[Required work]
Pictures stay out of the copy. Retype exactly the lines below from the one with "middle tip: (236, 143)" through the one with "thumb mcp: (177, 79)".

Given data section start

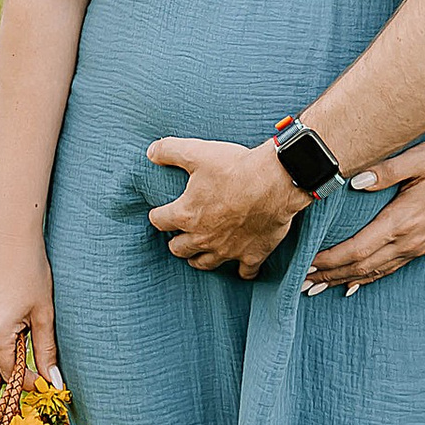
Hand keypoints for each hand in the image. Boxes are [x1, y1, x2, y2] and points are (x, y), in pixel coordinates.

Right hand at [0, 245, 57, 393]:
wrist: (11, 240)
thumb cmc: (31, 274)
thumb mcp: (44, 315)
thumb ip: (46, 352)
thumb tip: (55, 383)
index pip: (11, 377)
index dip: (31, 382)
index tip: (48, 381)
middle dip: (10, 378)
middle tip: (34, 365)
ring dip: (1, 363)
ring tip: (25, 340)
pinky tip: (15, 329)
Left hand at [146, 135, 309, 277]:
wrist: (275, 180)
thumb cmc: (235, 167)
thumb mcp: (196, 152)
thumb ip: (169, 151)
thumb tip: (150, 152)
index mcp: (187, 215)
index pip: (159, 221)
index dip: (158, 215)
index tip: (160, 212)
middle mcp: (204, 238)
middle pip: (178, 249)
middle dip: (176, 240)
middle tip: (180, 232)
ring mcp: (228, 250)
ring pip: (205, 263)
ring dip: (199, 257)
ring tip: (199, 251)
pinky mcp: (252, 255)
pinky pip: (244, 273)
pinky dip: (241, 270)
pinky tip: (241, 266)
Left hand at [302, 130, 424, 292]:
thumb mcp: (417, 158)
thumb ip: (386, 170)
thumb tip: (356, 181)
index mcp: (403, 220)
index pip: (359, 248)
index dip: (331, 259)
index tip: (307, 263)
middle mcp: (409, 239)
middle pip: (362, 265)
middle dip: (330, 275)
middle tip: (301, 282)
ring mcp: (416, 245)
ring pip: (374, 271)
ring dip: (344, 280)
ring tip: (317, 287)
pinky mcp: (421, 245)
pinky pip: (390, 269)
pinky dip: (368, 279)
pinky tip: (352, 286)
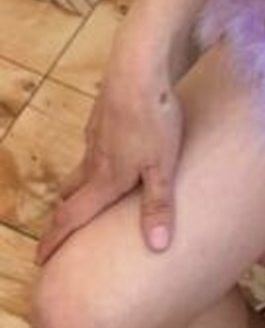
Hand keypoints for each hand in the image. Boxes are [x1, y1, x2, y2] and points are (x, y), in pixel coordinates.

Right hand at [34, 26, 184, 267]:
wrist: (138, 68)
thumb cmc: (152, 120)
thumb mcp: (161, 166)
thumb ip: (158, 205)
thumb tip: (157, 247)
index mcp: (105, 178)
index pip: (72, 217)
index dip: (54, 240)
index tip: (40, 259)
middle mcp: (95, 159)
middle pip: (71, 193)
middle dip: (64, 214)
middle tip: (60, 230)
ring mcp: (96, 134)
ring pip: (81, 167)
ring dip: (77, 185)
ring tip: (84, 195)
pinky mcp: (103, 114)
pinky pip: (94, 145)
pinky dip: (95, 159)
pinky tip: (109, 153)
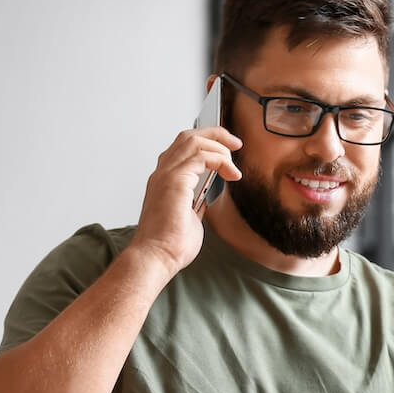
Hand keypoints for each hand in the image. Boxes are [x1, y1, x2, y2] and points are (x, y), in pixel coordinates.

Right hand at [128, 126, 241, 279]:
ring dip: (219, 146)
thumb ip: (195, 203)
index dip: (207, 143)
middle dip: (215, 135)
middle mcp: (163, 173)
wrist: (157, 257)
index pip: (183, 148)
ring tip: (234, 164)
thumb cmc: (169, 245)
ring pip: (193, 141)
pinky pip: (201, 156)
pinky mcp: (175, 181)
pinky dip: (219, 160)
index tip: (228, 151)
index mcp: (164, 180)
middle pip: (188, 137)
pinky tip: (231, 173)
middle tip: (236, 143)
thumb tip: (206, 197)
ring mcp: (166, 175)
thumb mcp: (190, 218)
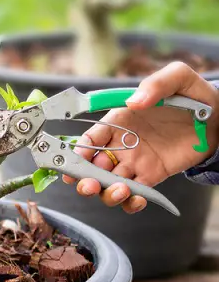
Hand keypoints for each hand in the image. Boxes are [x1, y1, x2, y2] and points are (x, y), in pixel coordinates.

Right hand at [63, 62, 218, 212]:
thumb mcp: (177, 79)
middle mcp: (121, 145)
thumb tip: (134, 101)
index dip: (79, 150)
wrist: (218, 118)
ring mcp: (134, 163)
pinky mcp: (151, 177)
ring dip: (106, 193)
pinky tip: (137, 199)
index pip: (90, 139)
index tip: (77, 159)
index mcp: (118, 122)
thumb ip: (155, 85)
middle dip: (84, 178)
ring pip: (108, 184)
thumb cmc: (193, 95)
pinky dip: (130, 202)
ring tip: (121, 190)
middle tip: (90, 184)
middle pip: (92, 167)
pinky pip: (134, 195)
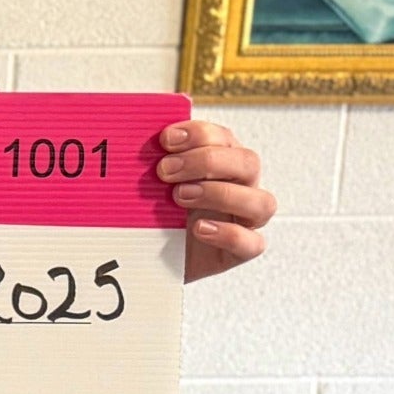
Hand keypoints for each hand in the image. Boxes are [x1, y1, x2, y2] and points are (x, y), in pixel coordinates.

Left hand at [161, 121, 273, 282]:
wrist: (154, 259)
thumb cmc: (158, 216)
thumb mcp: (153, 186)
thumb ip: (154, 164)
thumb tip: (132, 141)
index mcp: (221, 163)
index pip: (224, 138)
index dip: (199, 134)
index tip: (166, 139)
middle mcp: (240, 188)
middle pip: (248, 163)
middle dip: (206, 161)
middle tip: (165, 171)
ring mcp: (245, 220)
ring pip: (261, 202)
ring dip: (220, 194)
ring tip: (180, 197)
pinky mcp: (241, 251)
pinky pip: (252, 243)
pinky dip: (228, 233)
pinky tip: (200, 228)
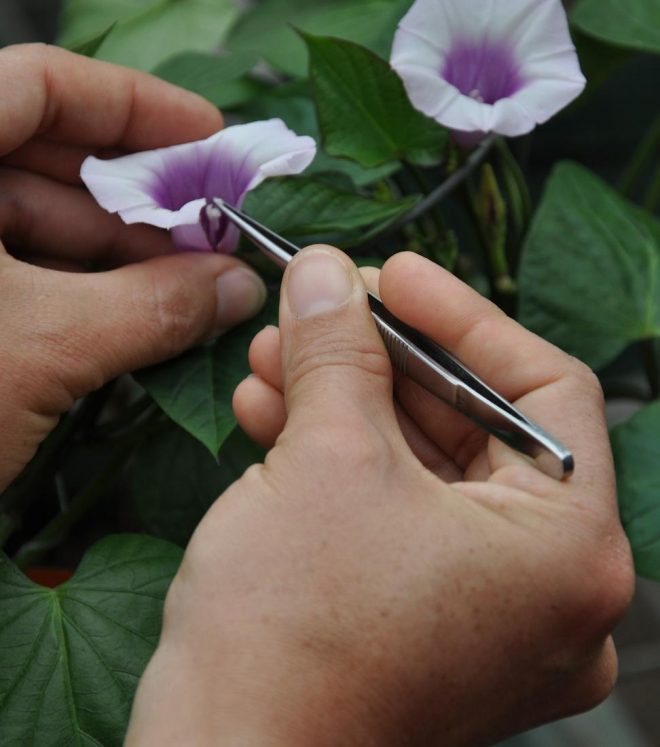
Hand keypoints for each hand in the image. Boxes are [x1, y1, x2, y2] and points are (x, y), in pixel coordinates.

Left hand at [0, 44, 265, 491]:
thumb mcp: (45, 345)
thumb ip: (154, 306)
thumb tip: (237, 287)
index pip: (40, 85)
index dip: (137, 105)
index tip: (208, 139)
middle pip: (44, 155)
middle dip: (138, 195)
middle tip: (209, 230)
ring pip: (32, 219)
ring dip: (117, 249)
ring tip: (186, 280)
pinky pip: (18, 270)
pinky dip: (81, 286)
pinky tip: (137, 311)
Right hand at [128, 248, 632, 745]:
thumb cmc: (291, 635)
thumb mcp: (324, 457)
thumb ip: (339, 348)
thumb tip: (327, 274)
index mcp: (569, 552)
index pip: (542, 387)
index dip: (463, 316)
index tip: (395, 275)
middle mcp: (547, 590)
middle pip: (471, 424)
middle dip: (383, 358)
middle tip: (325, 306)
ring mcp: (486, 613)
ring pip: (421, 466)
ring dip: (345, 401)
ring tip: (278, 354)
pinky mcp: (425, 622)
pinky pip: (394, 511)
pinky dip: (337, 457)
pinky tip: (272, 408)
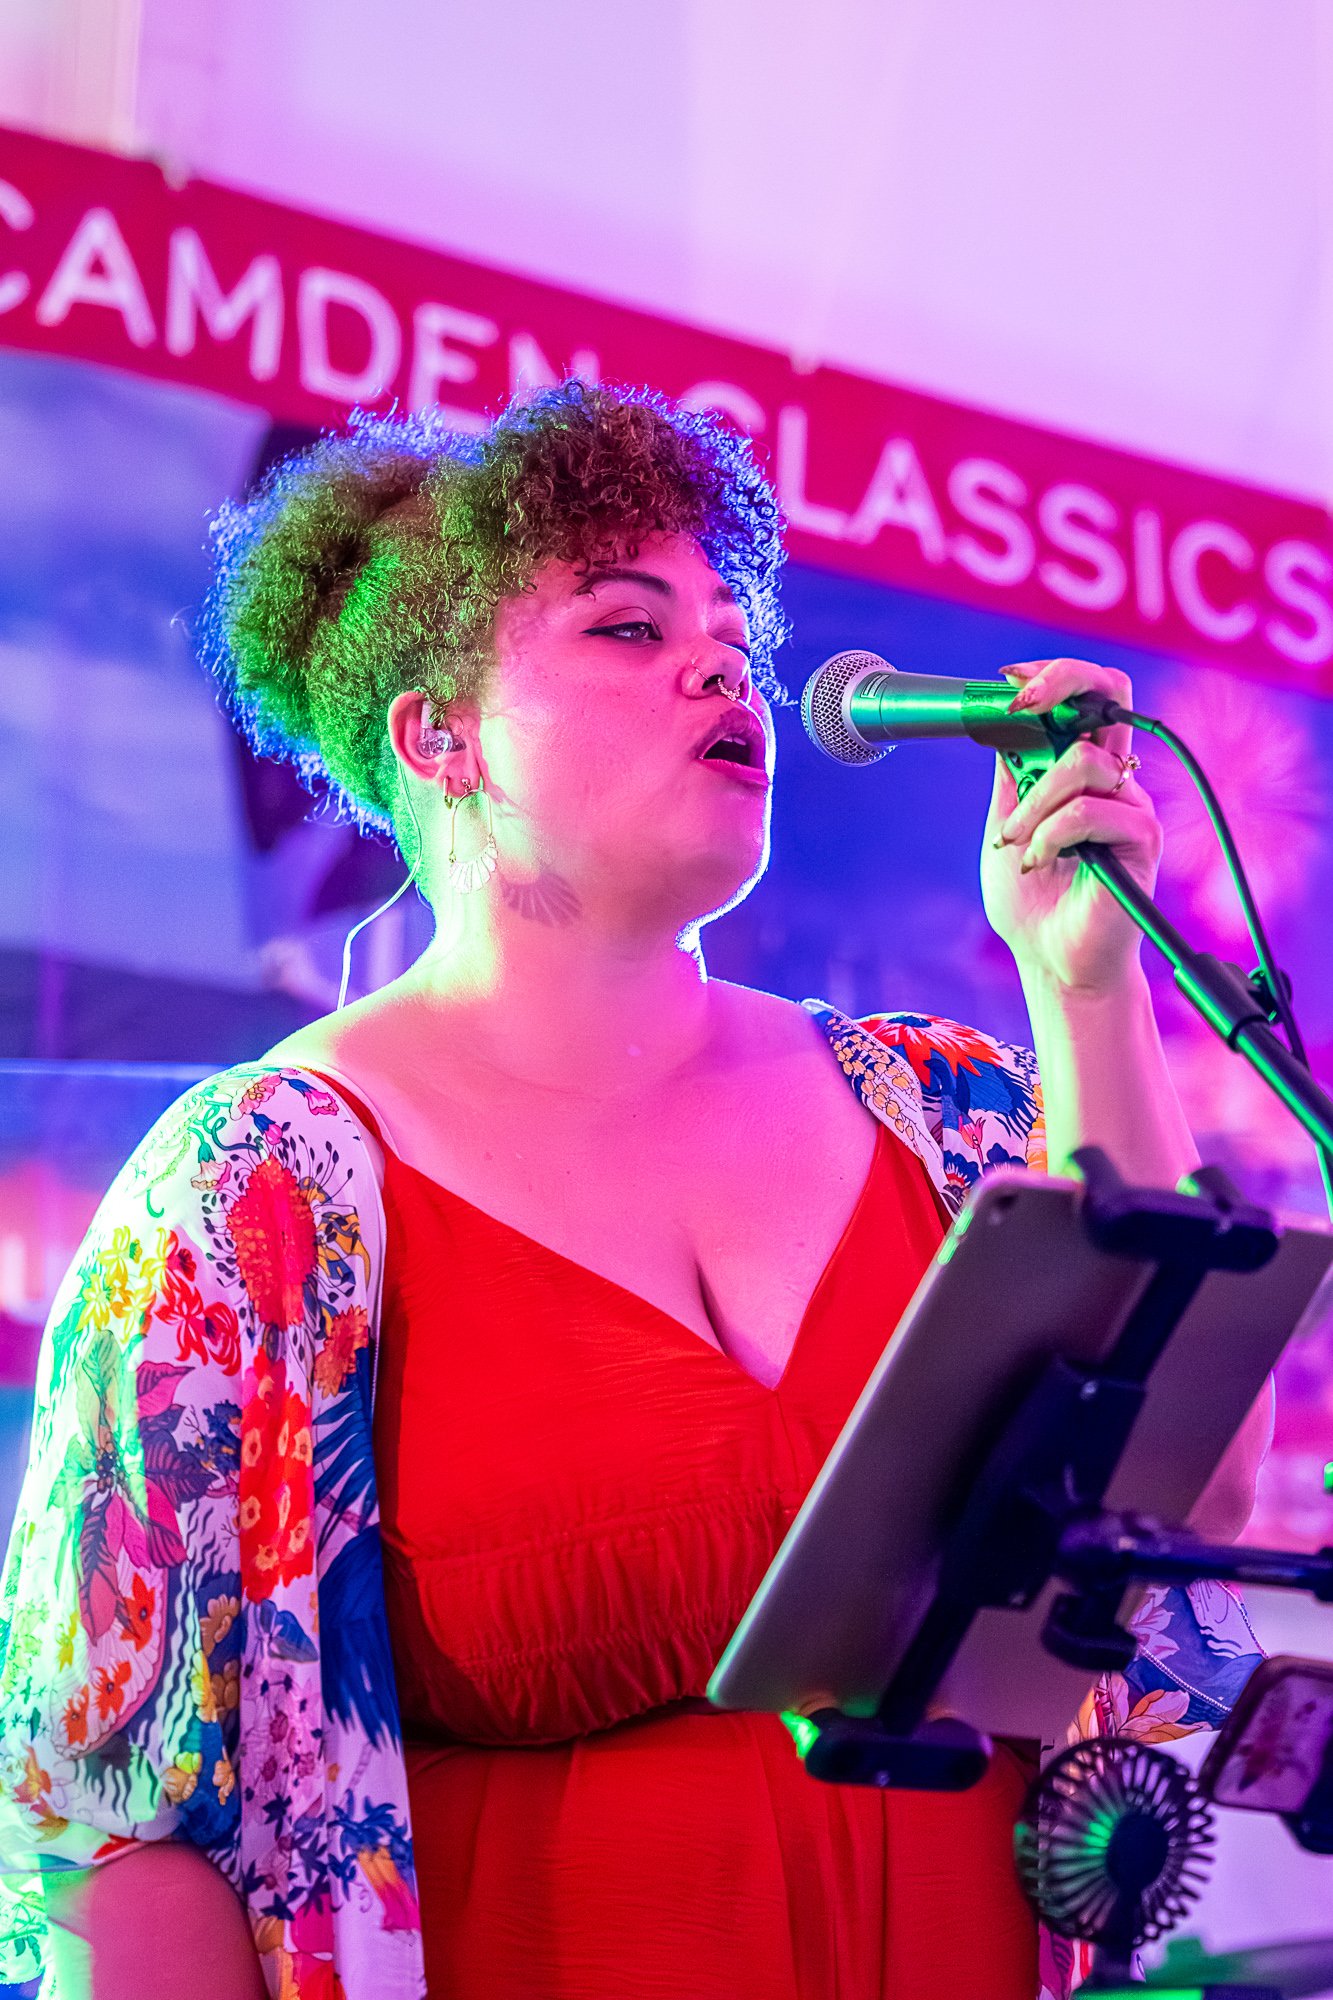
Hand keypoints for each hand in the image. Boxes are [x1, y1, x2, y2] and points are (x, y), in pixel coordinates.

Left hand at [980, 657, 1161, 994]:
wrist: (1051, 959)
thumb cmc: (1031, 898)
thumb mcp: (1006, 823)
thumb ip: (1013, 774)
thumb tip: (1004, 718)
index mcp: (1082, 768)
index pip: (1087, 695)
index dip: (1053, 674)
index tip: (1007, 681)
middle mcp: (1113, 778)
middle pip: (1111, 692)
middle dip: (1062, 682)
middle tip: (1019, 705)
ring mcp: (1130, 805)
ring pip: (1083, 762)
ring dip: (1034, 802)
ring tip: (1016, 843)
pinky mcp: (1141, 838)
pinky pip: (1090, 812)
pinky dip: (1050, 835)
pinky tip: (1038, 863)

Given data section end

[Answer to this exercise]
middle tip: (236, 143)
thumb tip: (206, 197)
ring mcp: (166, 175)
thumb mcp: (190, 218)
Hand keypoints for each hand in the image. Boxes are [x1, y1, x2, y2] and points are (x, y), in pixel coordinates.

Right hand at [63, 62, 218, 212]:
thumb mcp: (177, 79)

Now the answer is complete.